Josephson and Howie

10.52am   23.8.2020

I should also say, since you people are so keen on niggling, that to be strictly correct, after the capacitor has been charged there will be transients that will decay rapidly, so in that sense, if you wish to interpret ’static’ in that way, there will never be a completely static field.  And again, thermal fluctuations and lightning strikes will lead to fluctuations.  Will that satisfy y’guys who insist there is no such thing as a static field in a capacitor?

- Brian Josephson.

 

This is very interesting. Both Josephson and Howie (wrongly) think of “ohmic losses” causing the energy, which they presumably agree enters the charging capacitor http://www.ivorcatt.org/icrwiworld78dec1.htm at the speed of light, to slow down. Let us enter their world, assuming they are right in this.

This means that (for them) in a Platonic, or ideal situation, of perfectly conducting capacitor plates, the theoretical perfect charged capacitor would permanently have a reciprocating, not a static, electric field. Thus, in their view, it is the failure of the capacitor to have perfectly conducting plates that leads to the static electric field.

 

This is not delivered as a reduction ad absurdum. It is delivered in the spirit of science.
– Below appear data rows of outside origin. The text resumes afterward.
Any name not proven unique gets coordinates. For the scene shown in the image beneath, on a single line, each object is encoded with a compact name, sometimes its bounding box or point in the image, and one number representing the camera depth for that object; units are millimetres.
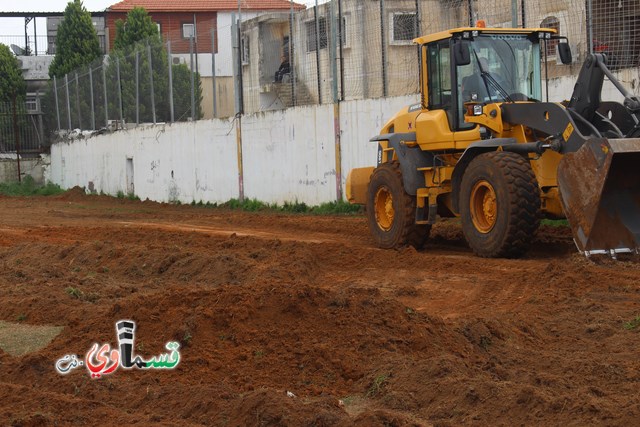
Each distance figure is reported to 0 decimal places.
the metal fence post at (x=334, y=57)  21953
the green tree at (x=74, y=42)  50188
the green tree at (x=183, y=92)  29484
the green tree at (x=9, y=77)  48406
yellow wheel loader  11969
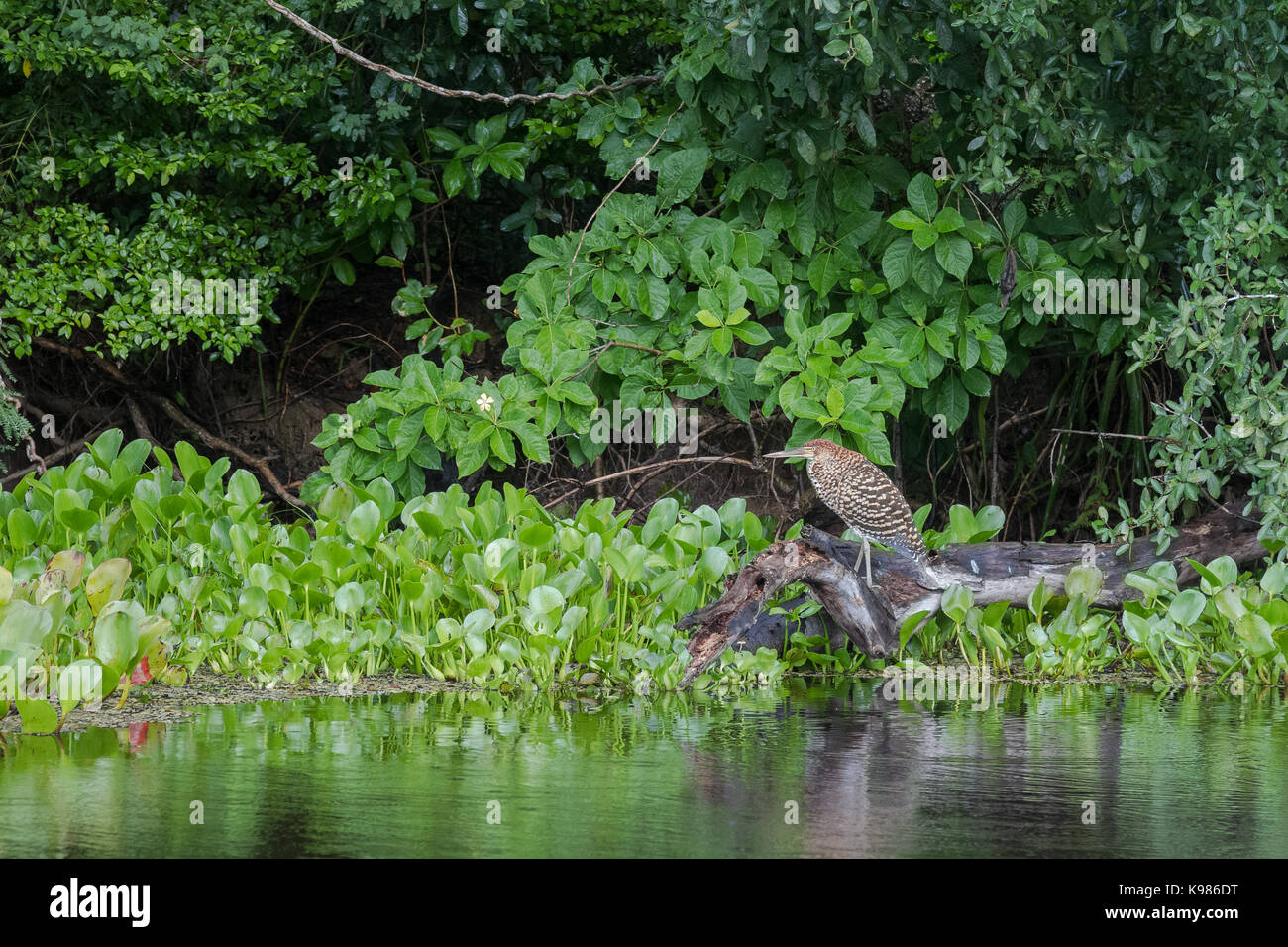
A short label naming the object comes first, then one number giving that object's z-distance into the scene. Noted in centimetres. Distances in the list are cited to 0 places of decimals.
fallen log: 1107
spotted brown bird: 1148
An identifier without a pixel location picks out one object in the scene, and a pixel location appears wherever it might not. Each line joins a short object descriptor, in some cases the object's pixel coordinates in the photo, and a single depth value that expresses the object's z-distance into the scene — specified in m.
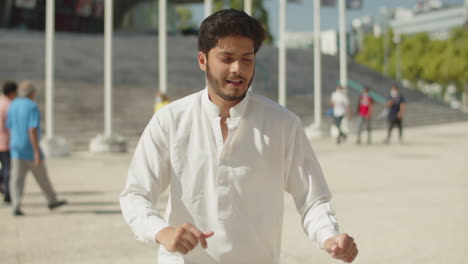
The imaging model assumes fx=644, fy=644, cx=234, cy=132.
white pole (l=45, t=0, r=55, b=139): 15.91
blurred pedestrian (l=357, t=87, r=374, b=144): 17.20
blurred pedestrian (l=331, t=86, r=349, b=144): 17.47
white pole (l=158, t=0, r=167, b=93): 17.55
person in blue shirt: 7.30
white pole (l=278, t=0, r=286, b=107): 20.73
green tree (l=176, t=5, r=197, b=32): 83.88
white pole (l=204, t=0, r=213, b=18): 18.58
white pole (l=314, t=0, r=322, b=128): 21.46
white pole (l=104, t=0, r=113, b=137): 16.56
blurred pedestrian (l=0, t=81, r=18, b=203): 8.16
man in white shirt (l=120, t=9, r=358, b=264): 2.12
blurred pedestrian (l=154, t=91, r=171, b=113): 13.65
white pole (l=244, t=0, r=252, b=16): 19.52
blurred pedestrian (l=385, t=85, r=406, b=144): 17.19
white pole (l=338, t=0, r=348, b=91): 21.69
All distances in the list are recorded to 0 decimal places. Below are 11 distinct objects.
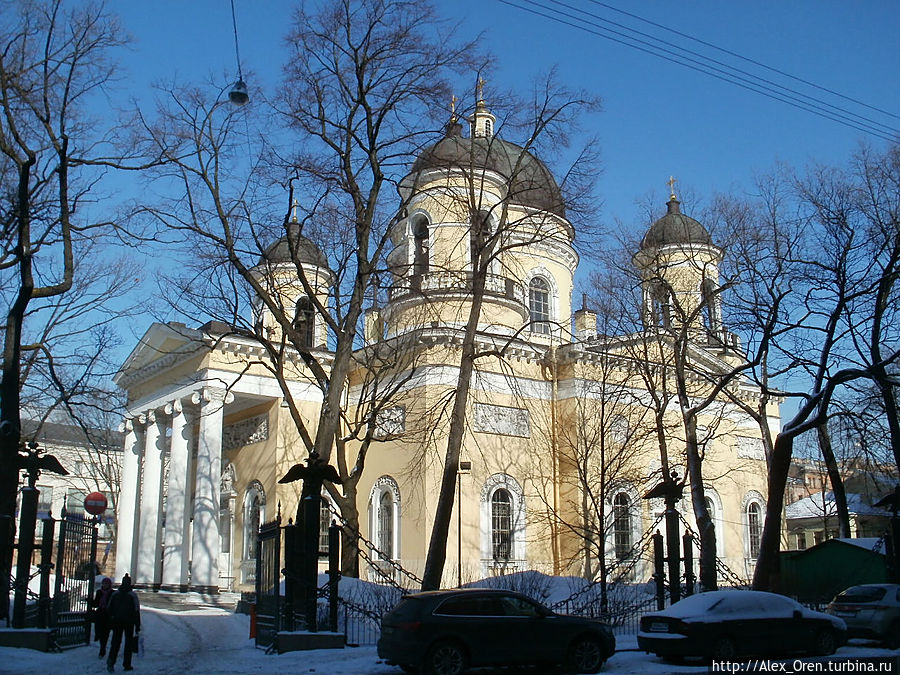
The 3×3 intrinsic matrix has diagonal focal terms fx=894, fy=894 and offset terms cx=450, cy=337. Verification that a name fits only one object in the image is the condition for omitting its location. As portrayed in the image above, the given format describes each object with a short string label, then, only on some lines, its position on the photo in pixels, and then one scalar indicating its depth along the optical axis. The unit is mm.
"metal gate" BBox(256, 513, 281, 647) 14109
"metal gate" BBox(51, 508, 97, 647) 14414
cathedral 26391
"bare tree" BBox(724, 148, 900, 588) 18203
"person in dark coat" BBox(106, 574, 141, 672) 12430
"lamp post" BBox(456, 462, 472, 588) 23812
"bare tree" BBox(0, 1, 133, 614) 15156
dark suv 11484
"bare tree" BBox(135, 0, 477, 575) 18297
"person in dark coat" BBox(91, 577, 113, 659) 13844
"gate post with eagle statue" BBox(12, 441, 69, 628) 13297
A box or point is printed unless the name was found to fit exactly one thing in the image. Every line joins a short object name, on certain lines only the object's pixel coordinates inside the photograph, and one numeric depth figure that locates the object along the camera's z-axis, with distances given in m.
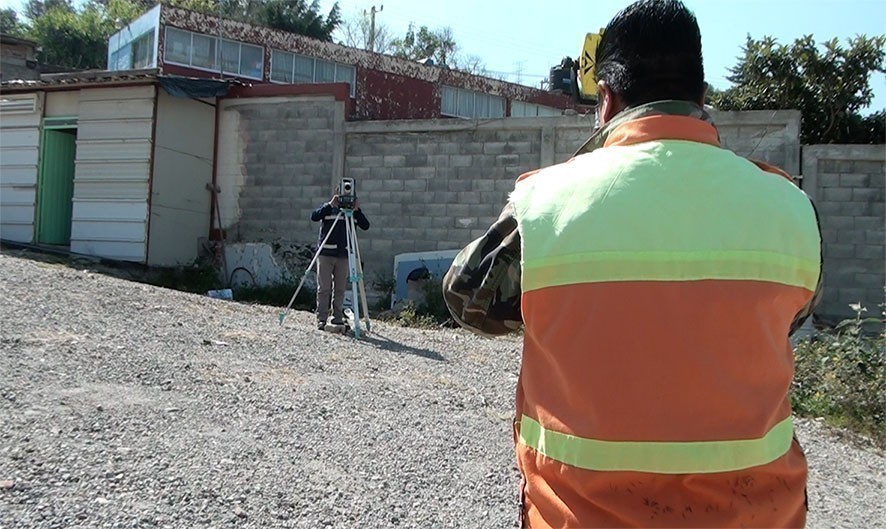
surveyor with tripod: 8.86
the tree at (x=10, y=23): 41.76
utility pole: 39.53
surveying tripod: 8.65
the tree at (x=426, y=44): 49.06
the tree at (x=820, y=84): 12.70
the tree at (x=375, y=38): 43.28
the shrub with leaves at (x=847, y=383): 6.09
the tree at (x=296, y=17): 33.44
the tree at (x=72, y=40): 36.97
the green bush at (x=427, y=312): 10.40
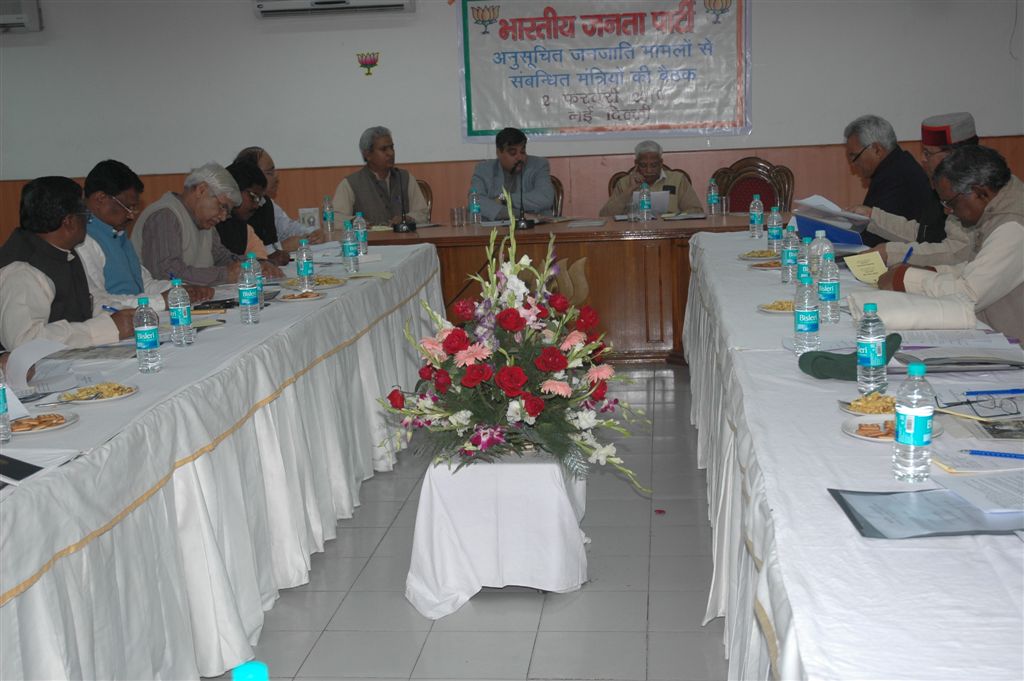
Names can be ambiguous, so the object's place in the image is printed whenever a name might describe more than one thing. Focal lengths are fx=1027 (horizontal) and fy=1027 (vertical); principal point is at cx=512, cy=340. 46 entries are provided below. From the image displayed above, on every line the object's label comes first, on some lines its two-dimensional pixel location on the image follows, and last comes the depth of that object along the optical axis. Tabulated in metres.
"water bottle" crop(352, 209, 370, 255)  5.67
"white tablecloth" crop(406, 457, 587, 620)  2.96
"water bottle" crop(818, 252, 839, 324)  3.15
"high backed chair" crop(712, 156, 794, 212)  7.26
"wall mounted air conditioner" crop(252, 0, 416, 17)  8.01
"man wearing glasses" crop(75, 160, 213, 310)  3.94
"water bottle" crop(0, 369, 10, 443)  2.28
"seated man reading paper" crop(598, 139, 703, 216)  6.81
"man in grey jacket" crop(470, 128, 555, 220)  6.86
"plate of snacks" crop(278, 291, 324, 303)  4.02
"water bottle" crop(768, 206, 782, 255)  4.88
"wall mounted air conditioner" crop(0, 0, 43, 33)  8.25
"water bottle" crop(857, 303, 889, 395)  2.29
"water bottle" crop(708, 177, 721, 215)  6.80
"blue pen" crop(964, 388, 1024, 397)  2.29
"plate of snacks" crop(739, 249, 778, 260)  4.70
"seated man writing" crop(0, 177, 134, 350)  3.22
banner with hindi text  7.93
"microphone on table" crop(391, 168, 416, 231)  6.48
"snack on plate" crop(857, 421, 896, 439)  2.02
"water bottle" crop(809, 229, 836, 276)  3.89
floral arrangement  2.91
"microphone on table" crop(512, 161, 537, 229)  6.30
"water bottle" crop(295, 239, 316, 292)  4.33
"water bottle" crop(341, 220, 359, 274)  4.86
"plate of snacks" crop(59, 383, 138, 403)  2.55
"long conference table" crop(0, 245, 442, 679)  1.94
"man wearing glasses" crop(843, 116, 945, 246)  5.22
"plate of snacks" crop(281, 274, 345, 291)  4.35
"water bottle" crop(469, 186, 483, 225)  6.80
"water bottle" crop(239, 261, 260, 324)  3.51
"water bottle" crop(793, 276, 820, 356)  2.78
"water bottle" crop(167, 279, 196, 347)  3.18
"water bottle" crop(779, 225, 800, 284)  4.03
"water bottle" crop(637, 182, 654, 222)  6.55
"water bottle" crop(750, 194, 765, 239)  5.67
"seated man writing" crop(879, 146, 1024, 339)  3.29
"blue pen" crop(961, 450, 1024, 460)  1.88
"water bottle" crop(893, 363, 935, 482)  1.78
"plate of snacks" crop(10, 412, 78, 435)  2.32
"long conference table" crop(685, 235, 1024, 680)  1.30
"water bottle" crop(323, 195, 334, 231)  6.59
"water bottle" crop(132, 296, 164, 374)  2.89
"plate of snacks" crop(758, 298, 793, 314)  3.39
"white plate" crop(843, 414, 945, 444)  2.01
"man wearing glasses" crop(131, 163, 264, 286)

Dialogue is important.

 

As a further thought, I have difficulty linking resistance, and loss, with drop in velocity. When energy travelling at c meets resistance, does it not only diminish (some of it turning into heat or light) but also slow down? Surely all the ExH energy delivered into charging the capacitor would turn into heat or light, leaving the capacitor electrically uncharged?

The formula for the total of ExH energy in a reciprocating charged capacitor is equal to the formula for a capacitor with a static electric field.  The formula for the ExH energy entering the capacitor (mathematically) equals the formula for the energy in a charged capacitor. There is no loss of energy (if and) when the energy entering at velocity c slows down to static. (Wrong. During charging, the practical capacitor heats up a little, as it does when discharging. Similarly in Wakefield 4, where reciprocating energy turns into heat {= sinusoidal energy} which radiates out of the capacitor.)

Ivor Catt  12.00  23.8.2020

 

Afterthought.

A TEM wave travelling down between two resistive conductors gradually slows down. As some of the energy is dissipated in the conductors (or perhaps the dielectric) the remining ExH energy is slowing towards a standstill.    12.30pm same day.